### About this exercise
Can you repeat every one of the items below word for word, leaving out the pictures?

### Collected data
--------

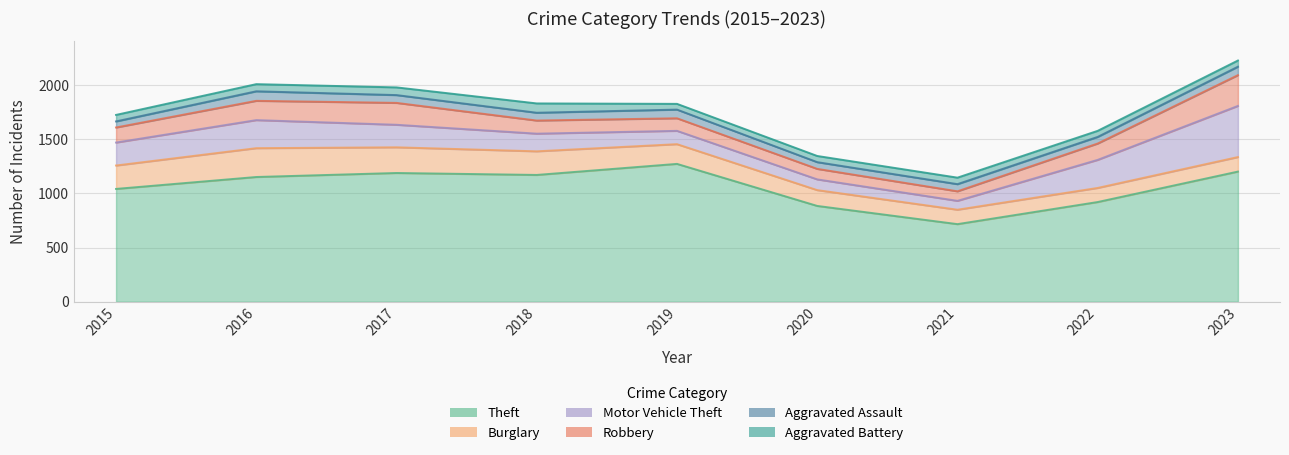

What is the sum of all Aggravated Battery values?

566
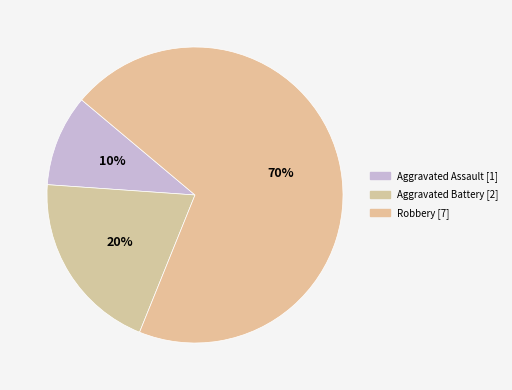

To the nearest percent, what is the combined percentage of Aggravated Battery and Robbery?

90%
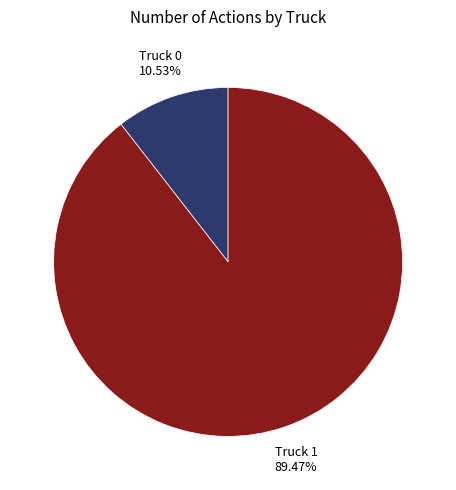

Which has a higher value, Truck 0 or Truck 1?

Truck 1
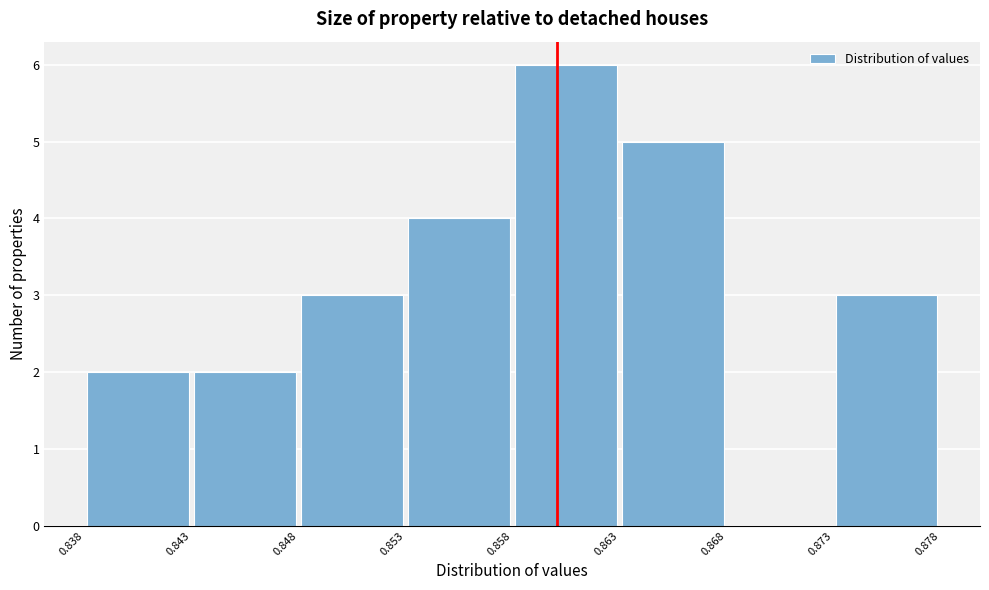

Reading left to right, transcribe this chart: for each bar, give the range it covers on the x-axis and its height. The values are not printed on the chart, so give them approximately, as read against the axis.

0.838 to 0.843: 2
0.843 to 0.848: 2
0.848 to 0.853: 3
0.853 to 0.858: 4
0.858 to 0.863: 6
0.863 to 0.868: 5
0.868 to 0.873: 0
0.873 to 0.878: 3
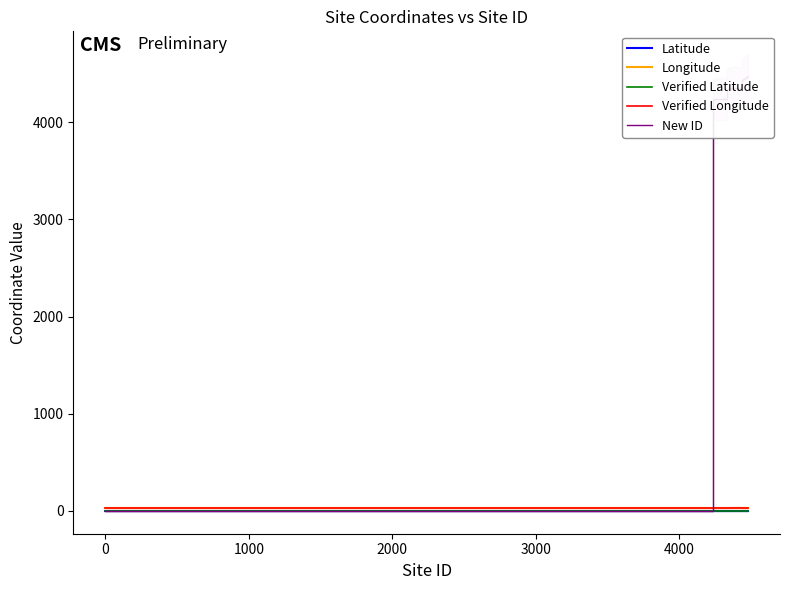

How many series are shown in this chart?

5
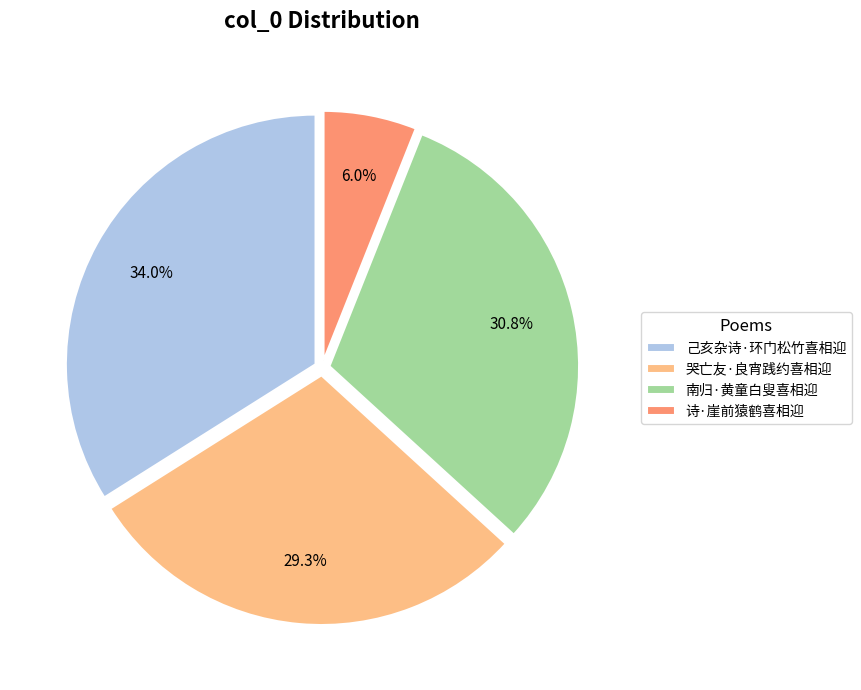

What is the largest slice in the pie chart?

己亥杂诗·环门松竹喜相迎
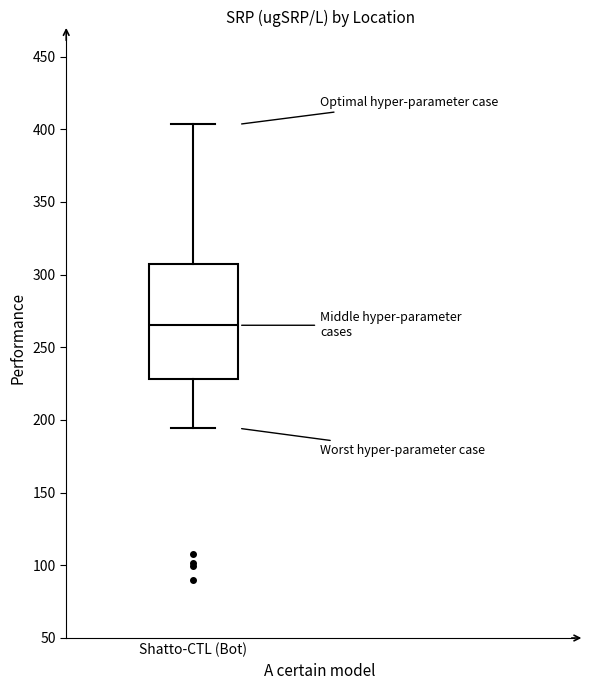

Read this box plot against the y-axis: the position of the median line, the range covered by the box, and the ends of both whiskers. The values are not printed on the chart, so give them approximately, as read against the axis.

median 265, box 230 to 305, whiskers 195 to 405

--------

### Answer box
What is the sum of all Aggravated Battery values?

566

To the nearest percent, what is the combined percentage of Aggravated Battery and Robbery?

90%

Which has a higher value, Truck 0 or Truck 1?

Truck 1

Reading left to right, transcribe this chart: for each bar, give the range it covers on the x-axis and its height. The values are not printed on the chart, so give them approximately, as read against the axis.

0.838 to 0.843: 2
0.843 to 0.848: 2
0.848 to 0.853: 3
0.853 to 0.858: 4
0.858 to 0.863: 6
0.863 to 0.868: 5
0.868 to 0.873: 0
0.873 to 0.878: 3

How many series are shown in this chart?

5

What is the largest slice in the pie chart?

己亥杂诗·环门松竹喜相迎

Read this box plot against the y-axis: the position of the median line, the range covered by the box, and the ends of both whiskers. The values are not printed on the chart, so give them approximately, as read against the axis.

median 265, box 230 to 305, whiskers 195 to 405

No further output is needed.